- _Tasks to carry out_
1. Translate into Spanish this sentence from the excerpt on Israel's judicial bills and women's rights: "Democracy is an essential condition for full equal rights for women."
2. Reproduce a passage from the excerpt on Israel's judicial bills and women's rights word for word, starting at "1. Democracy is" and ending at "a particular country.".

======== Excerpt ========

The package of bills submitted to the Knesset by Justice Minister Yariv Levin and the Chair of the Constitution, Law, and Justice Committee, MK Simcha Rotman, propose dramatic changes in the Israeli judicial system and the relations between the branches of government.

In the professional opinion below, we focus on how the proposed changes, will directly impact the nature of the regime in Israel and consequently have a profound and substantive effect on the defense of the rights of women from various sectors of the population, directly and immediately.

Each bill on its own and all of them taken together would undermine the protection of women's' rights from various sectors of the population, and mainly women from marginalized groups.

1. Democracy is an essential condition for full equal rights for women. Accordingly, indexes that examine the degree of democracy in various countries include the extent to which women enjoy political and social rights. For example, the criteria for Freedom House’s Democracy Index include whether women can vote, choose their own spouse, are protected against domestic violence, and more Restrictions on women’s rights, such as their exclusion from the public space, can be another marker of the decline of democracy in a particular country.

2. Accordingly, the report of UN WOMEN examined the influence of the retreat of democracy in recent years in countries such as Poland, Hungary, and Croatia, and noted that the undermining of democratic institutions in those countries (such as the political echelon’s seizure of total control of the mechanism for selecting judges and neutralization of the court’s ability to conduct judicial review) harmed women’s rights. In Poland, for example, the assault on the independence of the judiciary was accompanied by various initiatives depriving women of autonomy over their own body, including the effective elimination of the right to abortion, alongside an assault on LGBTQ rights. According to the report, a similar process has taken place in Hungary, where, alongside the assault on democratic institutions, there has been an attack on women’s organizations, which were designated “foreign agents” that threaten the country’s national identity. Hungary’s commitment to the Council of Europe Convention on Preventing and Combating Violence against Women and Domestic Violence (the Istanbul Convention) has been interpreted as harmful to traditional family values and the institution of marriageConny Roggeband and Andrea Krizsán, Democratic Backsliding and the Backlash Against Women’s Rights: Understanding The Current Challenges for Feminist Politics, UN Women, June 2020.

======== Information shown ========

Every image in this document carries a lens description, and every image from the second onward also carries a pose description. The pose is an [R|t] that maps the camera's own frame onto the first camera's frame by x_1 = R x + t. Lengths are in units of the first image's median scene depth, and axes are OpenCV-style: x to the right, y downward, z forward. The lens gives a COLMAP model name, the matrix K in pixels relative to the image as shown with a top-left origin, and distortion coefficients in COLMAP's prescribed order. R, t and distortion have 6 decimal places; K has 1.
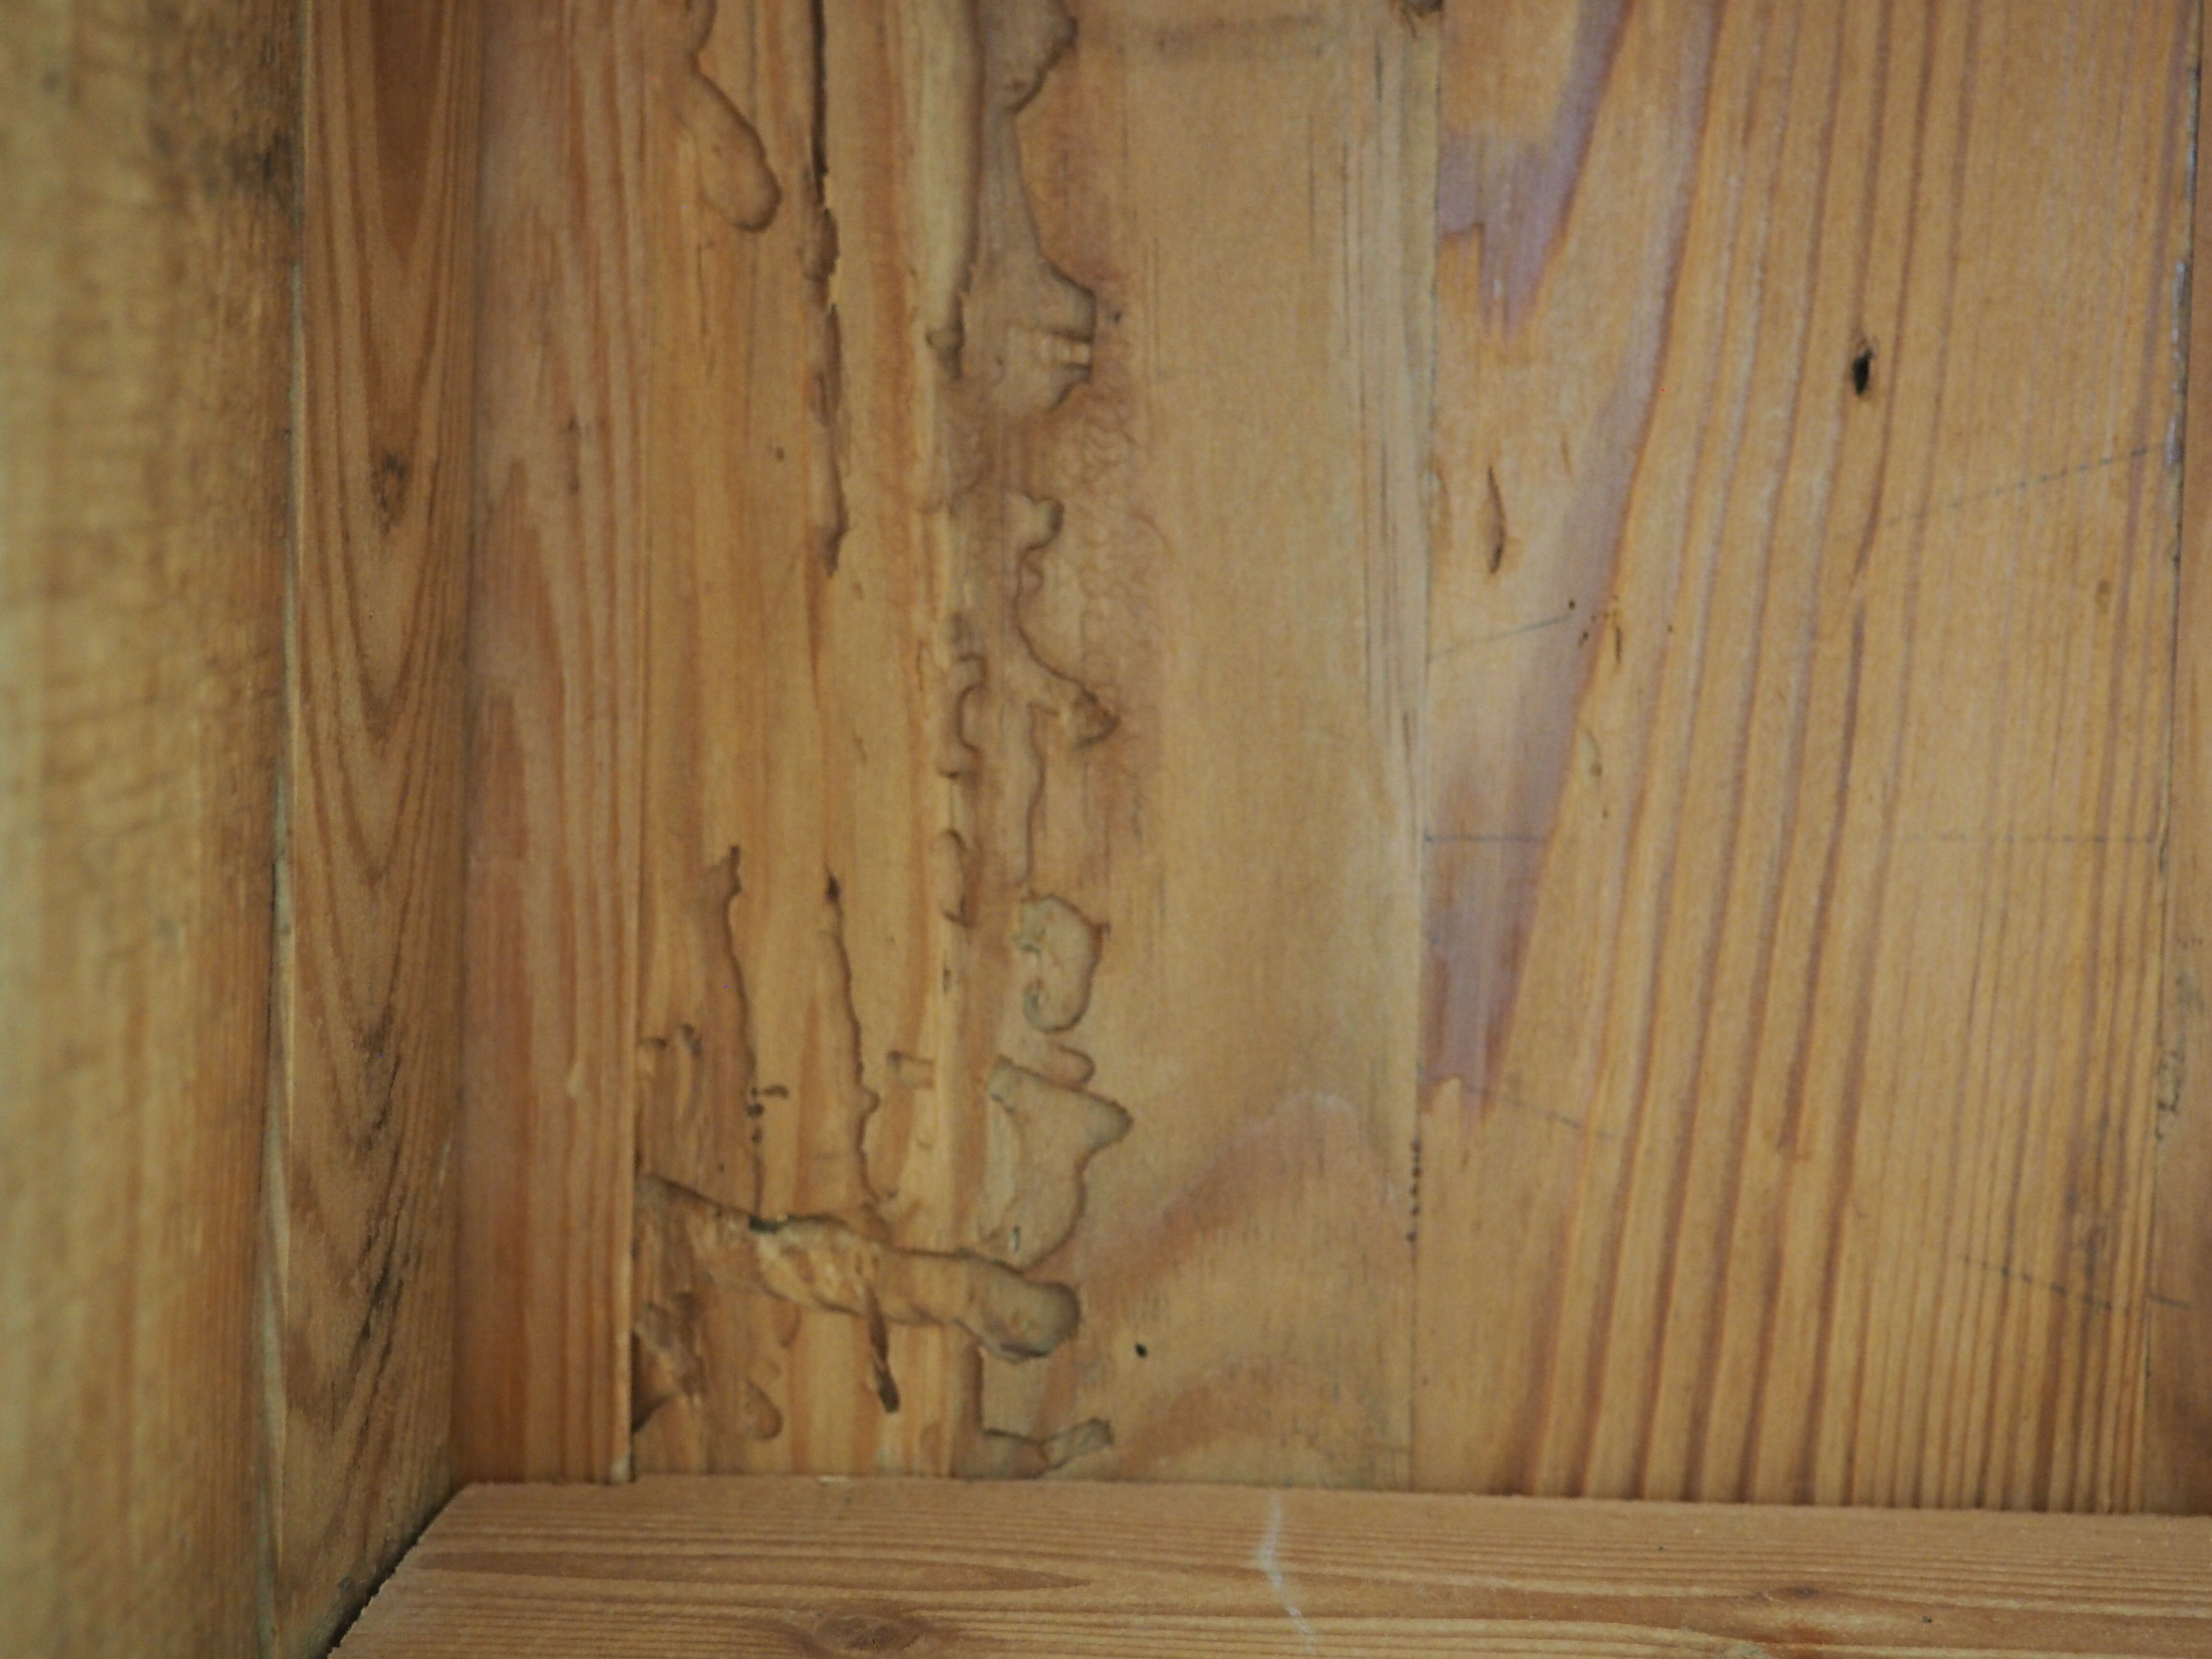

========

- _Task-by-task answers_
1. La democracia es una condición esencial para la plena igualdad de derechos de las mujeres.

2.
1. Democracy is an essential condition for full equal rights for women. Accordingly, indexes that examine the degree of democracy in various countries include the extent to which women enjoy political and social rights. For example, the criteria for Freedom House’s Democracy Index include whether women can vote, choose their own spouse, are protected against domestic violence, and more Restrictions on women’s rights, such as their exclusion from the public space, can be another marker of the decline of democracy in a particular country.